**LISTE DE TÂCHES**
A. D'après le texte à lire, à combien s'élevait la capacité de désendettement en 2014 ?
B. Reproduisez un passage du texte à lire : commencez aux mots « Et pourquoi n’avoir » et arrêtez-vous après « ces dernières années. ».

Cette réalité financière tranche avec les chiffres que vous mentionnez dans votre tribune du dernier VDD. Vous écrivez, et je vous cite : « Heureusement notre majorité a fait preuve de sérieux budgétaire et a réduit la dette de près de 20% en 9 ans pour préserver notre capacité d’investissement, après avoir hérité d’une situation financière dégradée par la précédente majorité de gauche » !

Avez-vous un problème avec les chiffres ou avec la vérité ? Nous avons déjà dû démentir votre bilan que vous avez présenté à la presse du nombre de blessés et de morts après le passage au 90 km/h. Parce que nous avez fait les calculs. Quand on compare l’encours de la dette entre 2014 et 2023, ou entre 2015 et 2024, on n’est pas à -20%, mais plutôt à -13%.

Et pourquoi n’avoir pas mentionné la capacité de désendettement ? En 2014, elle était de 4.4 années, en 2015 de 4.8 années. En 2023 : 4.5 années et aujourd’hui ? 7 années !

Et ce n’est pas pour préserver notre capacité à investir au cœur de notre champ de compétence que vous avez œuvré à désendetter un peu nos finances jusqu’à cette année. Vous avez choisi de freiner l’investissement nécessaire à notre patrimoine, comme les collèges ou nos propres bâtiments. Et vous continuer à le faire avec ce BP, qui repousse encore les travaux de modernisations de nos collèges et nous courrons le risque de revoir les programmes d’investissements votés ces dernières années.

**JEU D'ENREGISTREMENTS**

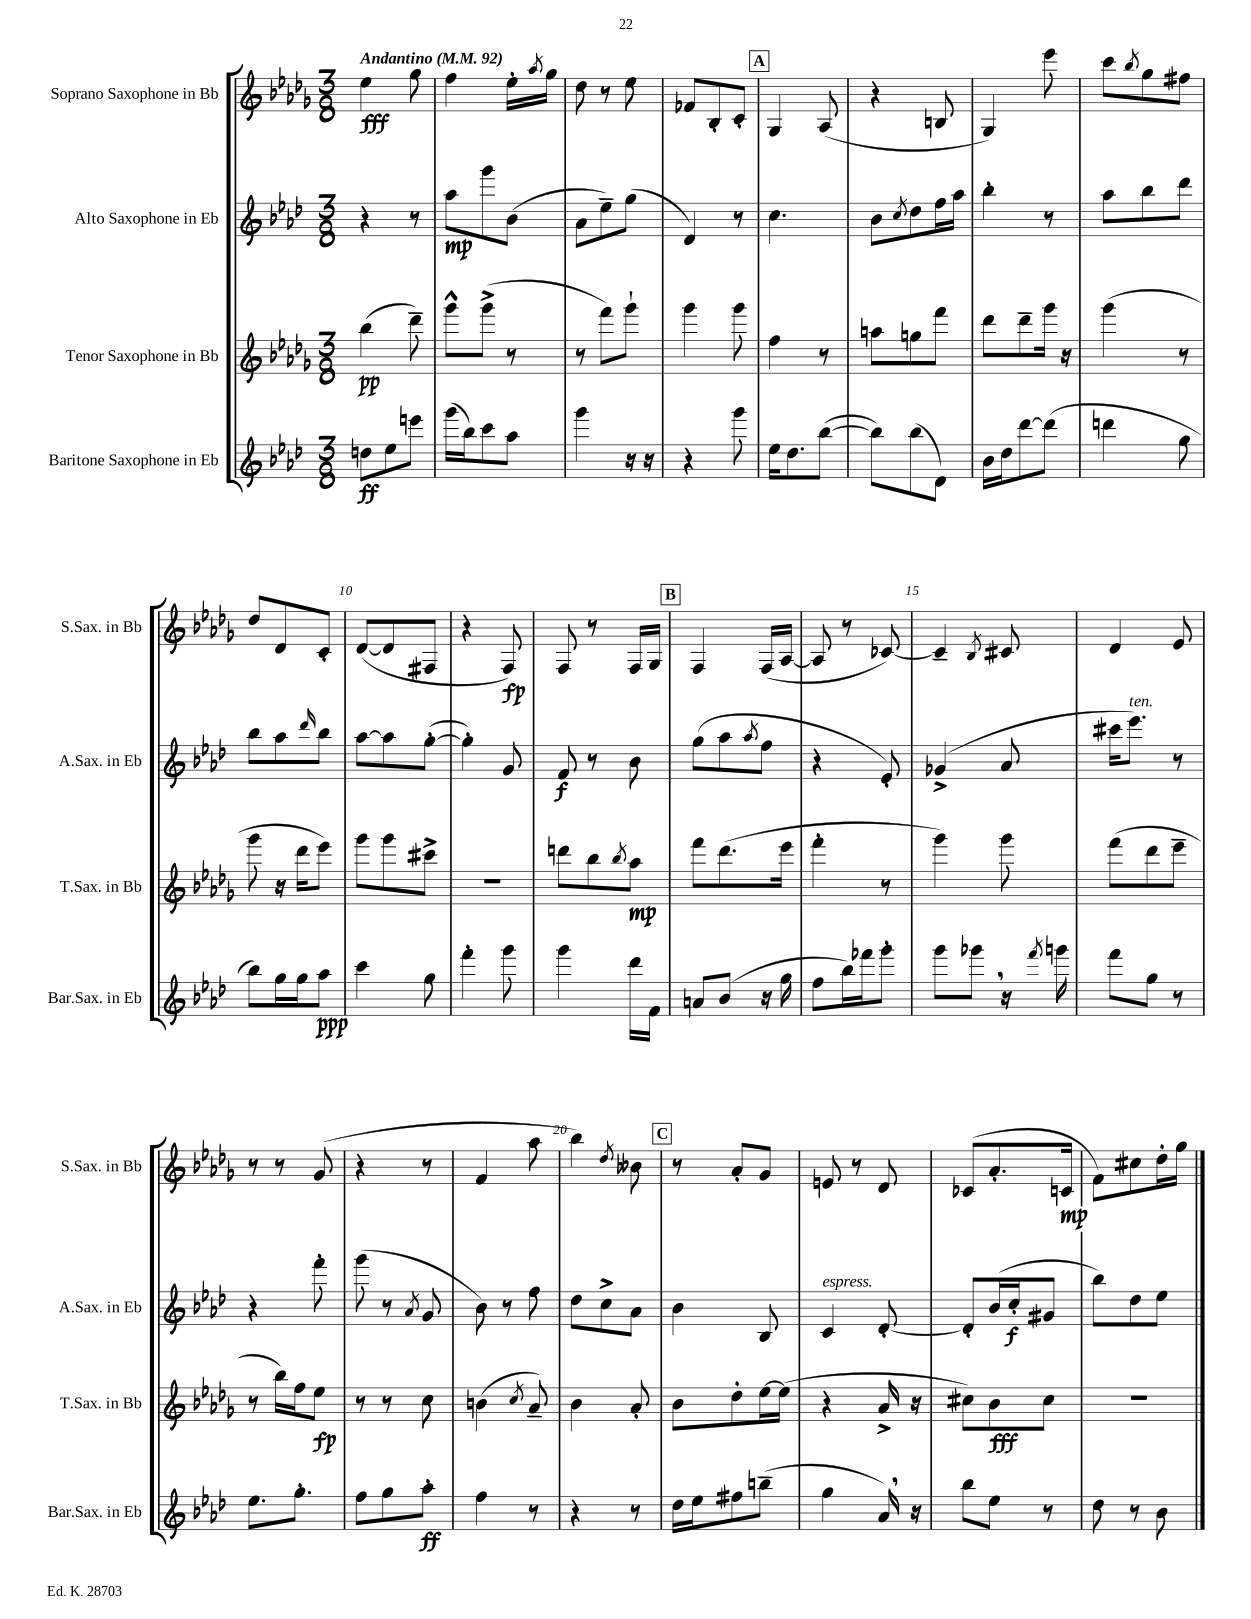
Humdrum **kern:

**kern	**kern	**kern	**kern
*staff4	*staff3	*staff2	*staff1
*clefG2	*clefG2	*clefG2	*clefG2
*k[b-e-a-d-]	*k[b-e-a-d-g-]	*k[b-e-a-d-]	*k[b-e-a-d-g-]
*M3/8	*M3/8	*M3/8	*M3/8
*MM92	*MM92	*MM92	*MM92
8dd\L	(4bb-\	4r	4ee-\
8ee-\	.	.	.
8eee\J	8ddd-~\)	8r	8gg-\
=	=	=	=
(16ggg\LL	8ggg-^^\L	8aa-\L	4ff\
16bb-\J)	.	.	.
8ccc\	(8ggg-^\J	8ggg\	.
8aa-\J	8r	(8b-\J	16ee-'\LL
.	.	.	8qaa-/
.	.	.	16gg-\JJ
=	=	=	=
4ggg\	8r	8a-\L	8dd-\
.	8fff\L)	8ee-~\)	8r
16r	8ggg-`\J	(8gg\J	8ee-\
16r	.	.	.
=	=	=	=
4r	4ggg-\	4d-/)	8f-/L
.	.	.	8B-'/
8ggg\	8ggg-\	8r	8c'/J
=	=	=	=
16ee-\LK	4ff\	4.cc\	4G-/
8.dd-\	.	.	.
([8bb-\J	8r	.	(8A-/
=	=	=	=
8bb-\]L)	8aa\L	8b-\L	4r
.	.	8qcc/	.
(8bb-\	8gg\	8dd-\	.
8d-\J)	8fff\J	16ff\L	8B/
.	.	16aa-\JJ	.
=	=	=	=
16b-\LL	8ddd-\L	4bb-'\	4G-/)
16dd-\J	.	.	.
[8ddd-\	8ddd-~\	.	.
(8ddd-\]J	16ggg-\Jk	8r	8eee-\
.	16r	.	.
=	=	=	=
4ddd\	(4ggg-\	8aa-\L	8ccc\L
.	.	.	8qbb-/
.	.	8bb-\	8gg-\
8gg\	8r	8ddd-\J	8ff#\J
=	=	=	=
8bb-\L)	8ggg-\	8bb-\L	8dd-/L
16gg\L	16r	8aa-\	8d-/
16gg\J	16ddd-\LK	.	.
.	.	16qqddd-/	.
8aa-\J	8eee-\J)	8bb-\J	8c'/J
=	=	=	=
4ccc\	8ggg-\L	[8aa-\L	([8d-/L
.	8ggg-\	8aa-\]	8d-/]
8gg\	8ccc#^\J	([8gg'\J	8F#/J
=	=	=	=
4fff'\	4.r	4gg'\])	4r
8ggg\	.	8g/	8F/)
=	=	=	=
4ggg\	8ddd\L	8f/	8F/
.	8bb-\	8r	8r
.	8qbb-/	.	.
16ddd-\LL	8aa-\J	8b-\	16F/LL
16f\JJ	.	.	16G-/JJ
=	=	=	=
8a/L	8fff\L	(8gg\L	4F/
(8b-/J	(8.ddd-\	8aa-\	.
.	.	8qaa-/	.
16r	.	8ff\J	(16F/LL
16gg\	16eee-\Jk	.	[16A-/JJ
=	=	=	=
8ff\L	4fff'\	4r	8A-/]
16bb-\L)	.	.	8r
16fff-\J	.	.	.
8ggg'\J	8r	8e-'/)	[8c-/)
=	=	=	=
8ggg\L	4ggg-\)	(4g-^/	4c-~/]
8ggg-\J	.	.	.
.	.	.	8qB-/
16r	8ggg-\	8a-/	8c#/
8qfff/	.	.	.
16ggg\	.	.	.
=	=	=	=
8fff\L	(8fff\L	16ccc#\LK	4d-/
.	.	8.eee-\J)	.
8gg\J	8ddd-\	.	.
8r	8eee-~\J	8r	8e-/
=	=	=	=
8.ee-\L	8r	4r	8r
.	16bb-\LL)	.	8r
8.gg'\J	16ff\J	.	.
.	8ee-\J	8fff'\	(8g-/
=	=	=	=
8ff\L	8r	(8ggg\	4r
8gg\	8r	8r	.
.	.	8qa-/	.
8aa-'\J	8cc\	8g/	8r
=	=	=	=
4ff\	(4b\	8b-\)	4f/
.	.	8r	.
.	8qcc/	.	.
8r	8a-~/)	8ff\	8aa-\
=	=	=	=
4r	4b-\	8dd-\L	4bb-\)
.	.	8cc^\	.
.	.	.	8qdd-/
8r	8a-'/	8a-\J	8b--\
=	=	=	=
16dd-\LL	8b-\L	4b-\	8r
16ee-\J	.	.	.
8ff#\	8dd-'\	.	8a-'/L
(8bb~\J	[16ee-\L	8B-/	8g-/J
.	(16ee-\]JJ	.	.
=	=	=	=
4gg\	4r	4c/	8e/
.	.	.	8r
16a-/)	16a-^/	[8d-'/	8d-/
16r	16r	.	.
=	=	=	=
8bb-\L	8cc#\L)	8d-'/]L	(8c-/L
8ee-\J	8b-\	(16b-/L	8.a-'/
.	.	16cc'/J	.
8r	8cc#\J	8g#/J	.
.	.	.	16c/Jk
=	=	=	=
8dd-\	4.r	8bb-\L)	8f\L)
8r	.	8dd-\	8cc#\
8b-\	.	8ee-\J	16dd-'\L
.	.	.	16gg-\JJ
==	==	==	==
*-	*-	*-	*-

**CORRIGÉ**
A. 4.4 années.

B.
Et pourquoi n’avoir pas mentionné la capacité de désendettement ? En 2014, elle était de 4.4 années, en 2015 de 4.8 années. En 2023 : 4.5 années et aujourd’hui ? 7 années !

Et ce n’est pas pour préserver notre capacité à investir au cœur de notre champ de compétence que vous avez œuvré à désendetter un peu nos finances jusqu’à cette année. Vous avez choisi de freiner l’investissement nécessaire à notre patrimoine, comme les collèges ou nos propres bâtiments. Et vous continuer à le faire avec ce BP, qui repousse encore les travaux de modernisations de nos collèges et nous courrons le risque de revoir les programmes d’investissements votés ces dernières années.